Bhagirathbhai R. Dholaria, MD, an associate professor of medicine in malignant hematology & stem cell transplantation at Vanderbilt University Medical Center, discussed new results presented at Tandem 2025.
Bhagirathbhai R. Dholaria, MD
Poseida Therapeutics is currently evaluating P-BCMA-ALLO1, an allogeneic BCMA-directed chimeric antigen receptor T-cell (CAR-T) therapy, in an ongoing phase 1/1b clinical trial (NCT04960579) for the treatment of relapsed/refractory (r/r) multiple myeloma (MM). At the 2025 Tandem Meetings |Transplantation & Cellular Therapy Meetings of ASTCT and CIBMTR, held in Honolulu, Hawaii, February 12 to 15, 2025, the company gave a presentation focused on findings from the study's optimized lymphodepletion cohort (Arm C), which included patients with r/r MM who had been previously treated with at least 3 prior lines of therapy, including a proteasome inhibitor, an immunomodulatory drug, and an antiCD38 monoclonal antibody.
During the conference, CGTLive®'s sister site OncLive®, interviewed Bhagirathbhai R. Dholaria, MD, an associate professor of medicine in malignant hematology & stem cell transplantation at Vanderbilt University Medical Center, about the data. He went over some of the key safety and efficacy results presented, highlighting that patients who were naive to BCMA-directed therapy (n = 16) achieved an overall response rate (ORR) of 100% .
Bhagirathbhai R. Dholaria, MD: I think the most important take-home message in terms of the safety of the cohort see is that we did not report any grade 3 or higher cytokines release syndrome (CRS) or immune-effector cell associated neurotoxicity syndrome (ICANS). We actually didn't experience any patient with Parkinsonism or other movement disorders, which has been described with other autologous BCMA-targeting CAR T-cell therapy. There were also no cases of hemophagocytic lymphohistiocytosis (HLH) reported in this study. The overall incidence of CRS was around 42% and almost all these events were grade 1 or grade 2. The neurotoxicity was reported in around 14% of the patients, and almost all of them were grade 1 neurotoxicity, which quickly resolved with minimal steroids.
We do have some preliminary efficacy data in Arm C. A total of 32 patients were evaluable for efficacy. The ORR was around 88%. Now, looking at the different subgroups of patients that were treated in this study, in the BCMA-naive patient cohort (n = 16), 100% of the patients had a response. For patients who had had 1 or more prior BCMA-targeted therapy, 75% of patients responded. For patients who had had both a BCMA-targeted therapy as well as a GPRC5D-targeted therapy such as talquetamab—we had 9 patients in that group—78% of the patients responded to P-BCMA-ALLO1 therapy.

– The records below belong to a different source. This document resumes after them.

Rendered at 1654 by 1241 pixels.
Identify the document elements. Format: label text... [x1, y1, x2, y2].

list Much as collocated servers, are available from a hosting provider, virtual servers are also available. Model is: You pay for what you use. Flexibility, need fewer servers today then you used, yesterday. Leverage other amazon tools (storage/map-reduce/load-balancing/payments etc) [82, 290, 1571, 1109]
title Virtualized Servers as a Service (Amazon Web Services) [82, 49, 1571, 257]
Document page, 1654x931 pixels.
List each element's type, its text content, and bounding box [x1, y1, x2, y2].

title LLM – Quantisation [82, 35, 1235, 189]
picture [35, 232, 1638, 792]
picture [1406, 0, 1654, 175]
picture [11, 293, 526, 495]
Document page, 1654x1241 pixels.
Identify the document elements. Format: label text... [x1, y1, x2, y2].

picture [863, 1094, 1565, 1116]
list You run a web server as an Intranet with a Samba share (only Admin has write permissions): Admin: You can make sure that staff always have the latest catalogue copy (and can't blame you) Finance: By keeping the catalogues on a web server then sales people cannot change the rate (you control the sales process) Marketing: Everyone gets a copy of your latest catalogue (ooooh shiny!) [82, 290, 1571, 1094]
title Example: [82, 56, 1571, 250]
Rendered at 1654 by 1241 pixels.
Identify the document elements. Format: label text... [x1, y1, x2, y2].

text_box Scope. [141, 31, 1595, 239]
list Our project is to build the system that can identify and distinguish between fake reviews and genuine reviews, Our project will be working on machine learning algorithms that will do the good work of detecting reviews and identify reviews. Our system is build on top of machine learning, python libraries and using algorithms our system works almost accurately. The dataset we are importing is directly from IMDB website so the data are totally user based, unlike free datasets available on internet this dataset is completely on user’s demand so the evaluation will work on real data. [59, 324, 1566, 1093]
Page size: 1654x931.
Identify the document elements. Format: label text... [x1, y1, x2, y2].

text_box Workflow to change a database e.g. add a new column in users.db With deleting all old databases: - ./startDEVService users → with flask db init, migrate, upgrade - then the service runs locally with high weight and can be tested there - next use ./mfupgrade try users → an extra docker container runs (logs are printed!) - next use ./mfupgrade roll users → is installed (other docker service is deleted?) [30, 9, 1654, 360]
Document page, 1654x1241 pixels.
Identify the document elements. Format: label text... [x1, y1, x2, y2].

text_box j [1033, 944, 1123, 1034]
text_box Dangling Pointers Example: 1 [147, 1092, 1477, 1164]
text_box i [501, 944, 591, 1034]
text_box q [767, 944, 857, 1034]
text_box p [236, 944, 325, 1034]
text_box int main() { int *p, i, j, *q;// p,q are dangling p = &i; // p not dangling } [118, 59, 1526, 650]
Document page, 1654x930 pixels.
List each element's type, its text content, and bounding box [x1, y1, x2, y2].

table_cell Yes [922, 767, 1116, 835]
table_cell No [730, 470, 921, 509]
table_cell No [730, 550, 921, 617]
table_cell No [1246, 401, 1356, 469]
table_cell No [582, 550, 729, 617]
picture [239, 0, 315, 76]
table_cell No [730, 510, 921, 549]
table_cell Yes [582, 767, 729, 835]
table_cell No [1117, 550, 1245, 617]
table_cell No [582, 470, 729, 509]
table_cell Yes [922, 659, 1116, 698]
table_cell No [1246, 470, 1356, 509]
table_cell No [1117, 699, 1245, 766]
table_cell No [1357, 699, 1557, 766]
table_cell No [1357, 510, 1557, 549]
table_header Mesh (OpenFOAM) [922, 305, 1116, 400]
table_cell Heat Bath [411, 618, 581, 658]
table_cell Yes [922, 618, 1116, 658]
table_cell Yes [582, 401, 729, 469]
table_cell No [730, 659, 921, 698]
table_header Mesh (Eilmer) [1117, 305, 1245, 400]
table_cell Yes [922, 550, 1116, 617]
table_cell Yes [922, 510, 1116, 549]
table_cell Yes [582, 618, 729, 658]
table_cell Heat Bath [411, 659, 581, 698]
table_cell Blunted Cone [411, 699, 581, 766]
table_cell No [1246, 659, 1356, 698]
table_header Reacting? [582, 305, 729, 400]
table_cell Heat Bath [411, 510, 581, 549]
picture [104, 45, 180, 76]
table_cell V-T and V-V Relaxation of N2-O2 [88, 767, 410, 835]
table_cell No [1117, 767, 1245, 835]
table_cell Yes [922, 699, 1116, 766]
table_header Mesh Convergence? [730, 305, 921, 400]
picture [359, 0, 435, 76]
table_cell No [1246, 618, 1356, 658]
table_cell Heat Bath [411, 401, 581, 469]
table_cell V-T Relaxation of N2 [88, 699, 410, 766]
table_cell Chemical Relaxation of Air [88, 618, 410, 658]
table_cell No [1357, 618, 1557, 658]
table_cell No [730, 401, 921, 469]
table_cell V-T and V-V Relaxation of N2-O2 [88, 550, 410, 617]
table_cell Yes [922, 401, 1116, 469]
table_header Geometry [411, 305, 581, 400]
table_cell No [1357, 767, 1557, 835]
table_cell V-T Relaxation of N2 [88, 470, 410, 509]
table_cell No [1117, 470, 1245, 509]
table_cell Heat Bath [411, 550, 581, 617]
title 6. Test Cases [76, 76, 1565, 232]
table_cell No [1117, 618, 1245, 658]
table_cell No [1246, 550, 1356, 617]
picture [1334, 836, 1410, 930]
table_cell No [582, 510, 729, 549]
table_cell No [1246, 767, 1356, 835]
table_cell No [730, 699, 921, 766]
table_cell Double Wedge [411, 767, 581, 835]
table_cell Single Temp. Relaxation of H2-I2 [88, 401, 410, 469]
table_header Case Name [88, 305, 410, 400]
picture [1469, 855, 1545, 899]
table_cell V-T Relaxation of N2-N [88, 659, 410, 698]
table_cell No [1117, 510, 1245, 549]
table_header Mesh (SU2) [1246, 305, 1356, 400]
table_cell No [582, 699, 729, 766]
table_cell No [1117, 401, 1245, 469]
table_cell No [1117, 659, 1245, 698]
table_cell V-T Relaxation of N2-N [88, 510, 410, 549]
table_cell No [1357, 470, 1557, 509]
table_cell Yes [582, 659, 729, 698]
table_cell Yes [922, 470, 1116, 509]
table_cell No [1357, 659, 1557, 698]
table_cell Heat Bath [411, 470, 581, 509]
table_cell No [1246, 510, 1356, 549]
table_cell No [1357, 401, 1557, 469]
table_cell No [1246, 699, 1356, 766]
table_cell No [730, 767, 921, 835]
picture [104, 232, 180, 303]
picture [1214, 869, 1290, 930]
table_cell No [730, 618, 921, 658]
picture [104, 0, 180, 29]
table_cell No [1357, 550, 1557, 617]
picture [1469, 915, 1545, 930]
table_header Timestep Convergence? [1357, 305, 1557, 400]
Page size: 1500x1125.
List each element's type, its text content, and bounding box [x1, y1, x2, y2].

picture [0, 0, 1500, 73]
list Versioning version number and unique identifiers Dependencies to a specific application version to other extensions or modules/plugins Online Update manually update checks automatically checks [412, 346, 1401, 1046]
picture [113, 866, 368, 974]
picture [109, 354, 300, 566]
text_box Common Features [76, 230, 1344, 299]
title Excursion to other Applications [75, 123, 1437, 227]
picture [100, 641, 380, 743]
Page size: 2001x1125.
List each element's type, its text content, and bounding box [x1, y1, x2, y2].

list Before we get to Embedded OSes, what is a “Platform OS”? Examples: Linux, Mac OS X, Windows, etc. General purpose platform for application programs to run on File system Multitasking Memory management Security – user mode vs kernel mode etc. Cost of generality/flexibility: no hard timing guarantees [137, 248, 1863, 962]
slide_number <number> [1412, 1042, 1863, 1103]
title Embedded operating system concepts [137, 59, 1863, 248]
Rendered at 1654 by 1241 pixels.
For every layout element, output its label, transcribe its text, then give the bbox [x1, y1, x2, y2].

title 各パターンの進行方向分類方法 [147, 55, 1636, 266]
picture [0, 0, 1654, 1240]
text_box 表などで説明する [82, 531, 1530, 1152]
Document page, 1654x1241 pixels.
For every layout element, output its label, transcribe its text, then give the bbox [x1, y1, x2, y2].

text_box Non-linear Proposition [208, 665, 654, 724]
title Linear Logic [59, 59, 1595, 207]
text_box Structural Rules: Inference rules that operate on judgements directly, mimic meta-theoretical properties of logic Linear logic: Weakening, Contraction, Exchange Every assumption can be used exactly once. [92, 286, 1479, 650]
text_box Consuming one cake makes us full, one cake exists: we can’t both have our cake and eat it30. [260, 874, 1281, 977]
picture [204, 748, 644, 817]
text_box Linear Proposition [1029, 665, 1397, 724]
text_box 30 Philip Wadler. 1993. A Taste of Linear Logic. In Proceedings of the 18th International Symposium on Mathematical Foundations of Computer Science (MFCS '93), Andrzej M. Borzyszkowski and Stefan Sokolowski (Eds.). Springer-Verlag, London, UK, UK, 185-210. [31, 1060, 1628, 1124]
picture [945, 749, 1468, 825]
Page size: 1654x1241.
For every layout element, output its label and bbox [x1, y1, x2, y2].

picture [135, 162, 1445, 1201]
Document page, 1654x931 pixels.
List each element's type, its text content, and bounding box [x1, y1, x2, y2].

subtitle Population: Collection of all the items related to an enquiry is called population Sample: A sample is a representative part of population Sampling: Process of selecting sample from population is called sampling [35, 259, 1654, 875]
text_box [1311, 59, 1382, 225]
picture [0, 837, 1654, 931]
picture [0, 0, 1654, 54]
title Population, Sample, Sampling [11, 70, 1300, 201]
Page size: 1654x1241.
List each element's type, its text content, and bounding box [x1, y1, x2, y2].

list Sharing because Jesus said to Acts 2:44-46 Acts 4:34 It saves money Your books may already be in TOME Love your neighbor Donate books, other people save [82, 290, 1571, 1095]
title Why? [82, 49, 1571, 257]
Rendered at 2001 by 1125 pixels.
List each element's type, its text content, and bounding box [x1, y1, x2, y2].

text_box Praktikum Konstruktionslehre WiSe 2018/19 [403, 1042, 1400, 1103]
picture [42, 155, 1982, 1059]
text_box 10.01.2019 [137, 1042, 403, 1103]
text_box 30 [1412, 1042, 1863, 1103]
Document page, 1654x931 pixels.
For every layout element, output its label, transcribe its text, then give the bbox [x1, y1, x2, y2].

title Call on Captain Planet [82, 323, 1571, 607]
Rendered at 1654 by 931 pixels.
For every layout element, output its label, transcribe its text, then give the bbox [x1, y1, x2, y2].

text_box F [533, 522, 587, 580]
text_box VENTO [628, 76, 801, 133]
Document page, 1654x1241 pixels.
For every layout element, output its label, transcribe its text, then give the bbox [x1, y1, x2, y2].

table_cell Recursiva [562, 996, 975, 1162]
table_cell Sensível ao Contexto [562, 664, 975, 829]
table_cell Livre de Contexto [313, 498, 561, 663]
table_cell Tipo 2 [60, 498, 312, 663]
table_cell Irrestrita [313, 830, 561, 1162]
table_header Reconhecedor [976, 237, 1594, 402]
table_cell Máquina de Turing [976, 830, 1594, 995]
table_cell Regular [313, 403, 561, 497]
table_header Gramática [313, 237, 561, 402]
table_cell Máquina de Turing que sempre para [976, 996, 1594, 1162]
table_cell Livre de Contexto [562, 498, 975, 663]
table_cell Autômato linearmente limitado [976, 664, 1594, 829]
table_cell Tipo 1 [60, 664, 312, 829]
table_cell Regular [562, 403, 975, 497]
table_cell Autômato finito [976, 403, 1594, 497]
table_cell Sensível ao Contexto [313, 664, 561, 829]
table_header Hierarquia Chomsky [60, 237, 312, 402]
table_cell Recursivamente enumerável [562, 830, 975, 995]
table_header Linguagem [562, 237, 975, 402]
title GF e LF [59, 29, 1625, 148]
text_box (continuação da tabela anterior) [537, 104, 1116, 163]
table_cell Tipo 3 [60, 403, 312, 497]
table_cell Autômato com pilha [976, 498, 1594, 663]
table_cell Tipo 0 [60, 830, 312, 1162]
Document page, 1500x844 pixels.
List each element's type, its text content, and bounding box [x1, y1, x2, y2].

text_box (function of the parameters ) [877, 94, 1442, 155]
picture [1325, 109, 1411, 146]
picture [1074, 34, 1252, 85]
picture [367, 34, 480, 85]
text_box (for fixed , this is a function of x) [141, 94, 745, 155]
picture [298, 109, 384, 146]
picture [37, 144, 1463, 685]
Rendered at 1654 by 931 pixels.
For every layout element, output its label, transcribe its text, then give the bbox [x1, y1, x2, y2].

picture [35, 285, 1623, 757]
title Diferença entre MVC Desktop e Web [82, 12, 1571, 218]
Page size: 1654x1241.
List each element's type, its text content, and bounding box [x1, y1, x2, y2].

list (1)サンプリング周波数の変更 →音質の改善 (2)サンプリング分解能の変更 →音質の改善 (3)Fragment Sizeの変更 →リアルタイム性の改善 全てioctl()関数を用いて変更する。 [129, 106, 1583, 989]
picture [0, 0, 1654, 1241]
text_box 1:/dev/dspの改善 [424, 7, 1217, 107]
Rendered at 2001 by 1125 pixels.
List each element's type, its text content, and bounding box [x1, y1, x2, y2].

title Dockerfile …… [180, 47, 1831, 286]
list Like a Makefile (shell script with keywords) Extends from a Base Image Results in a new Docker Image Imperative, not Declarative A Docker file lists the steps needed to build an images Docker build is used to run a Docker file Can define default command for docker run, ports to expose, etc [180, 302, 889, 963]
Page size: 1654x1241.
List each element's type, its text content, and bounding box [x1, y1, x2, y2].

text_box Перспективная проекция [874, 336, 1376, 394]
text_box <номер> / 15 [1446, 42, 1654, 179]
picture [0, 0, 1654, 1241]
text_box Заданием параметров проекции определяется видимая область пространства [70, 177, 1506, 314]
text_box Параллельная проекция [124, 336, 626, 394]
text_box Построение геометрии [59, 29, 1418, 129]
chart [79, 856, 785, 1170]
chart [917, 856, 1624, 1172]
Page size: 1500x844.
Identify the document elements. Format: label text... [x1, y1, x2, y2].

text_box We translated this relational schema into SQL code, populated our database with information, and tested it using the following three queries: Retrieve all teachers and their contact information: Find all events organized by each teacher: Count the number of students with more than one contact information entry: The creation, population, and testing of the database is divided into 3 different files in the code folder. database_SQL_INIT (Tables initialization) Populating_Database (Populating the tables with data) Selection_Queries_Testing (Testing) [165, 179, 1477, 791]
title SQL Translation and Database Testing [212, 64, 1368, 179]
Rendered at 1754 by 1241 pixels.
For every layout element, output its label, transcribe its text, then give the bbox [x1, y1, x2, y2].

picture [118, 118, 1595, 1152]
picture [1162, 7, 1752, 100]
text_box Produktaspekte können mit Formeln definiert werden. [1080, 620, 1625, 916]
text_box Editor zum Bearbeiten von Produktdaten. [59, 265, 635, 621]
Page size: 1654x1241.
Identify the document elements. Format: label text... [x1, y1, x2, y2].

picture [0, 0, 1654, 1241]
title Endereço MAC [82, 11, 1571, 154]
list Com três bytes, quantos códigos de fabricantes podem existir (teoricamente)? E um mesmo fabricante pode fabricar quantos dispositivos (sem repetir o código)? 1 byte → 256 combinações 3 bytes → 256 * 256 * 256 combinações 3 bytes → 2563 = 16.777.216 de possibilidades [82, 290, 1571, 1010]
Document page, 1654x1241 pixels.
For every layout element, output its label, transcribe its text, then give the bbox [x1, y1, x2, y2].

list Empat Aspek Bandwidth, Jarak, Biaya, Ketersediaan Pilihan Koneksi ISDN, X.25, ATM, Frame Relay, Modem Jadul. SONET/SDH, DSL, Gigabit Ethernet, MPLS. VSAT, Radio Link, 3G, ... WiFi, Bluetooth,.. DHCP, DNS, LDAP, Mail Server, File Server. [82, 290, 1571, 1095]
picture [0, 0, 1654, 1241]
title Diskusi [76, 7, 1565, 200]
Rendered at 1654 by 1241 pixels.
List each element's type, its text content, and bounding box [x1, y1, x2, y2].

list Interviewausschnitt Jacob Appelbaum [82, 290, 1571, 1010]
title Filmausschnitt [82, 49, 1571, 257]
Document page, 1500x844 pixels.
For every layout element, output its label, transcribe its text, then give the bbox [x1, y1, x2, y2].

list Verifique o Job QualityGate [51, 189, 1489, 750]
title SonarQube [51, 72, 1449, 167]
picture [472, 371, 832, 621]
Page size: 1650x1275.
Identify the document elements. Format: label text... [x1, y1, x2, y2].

The follow-up is rather short for these remissions. We have full data from the older Arms A and B, where median duration of response is 214 days. However, the follow-up in Arm C, which is part of this current presentation, is rather short, so we don't have the full data on duration of response here.
The responses were rapid. In fact, most patients had a response at the first disease evaluation, which is around 2 weeks after the CAR T-cell infusion. We noticed that in vivo, these cells expanded within the first 7 to 10 days after the infusion, and by month 3 or 4, most of these CAR T-cells had disappeared, except in a handful of patients, where we see even longer in vivo persistence, mainly in the bone marrow, even after this CAR-T disappeared from the peripheral blood circulation.
This transcript has been edited for clarity.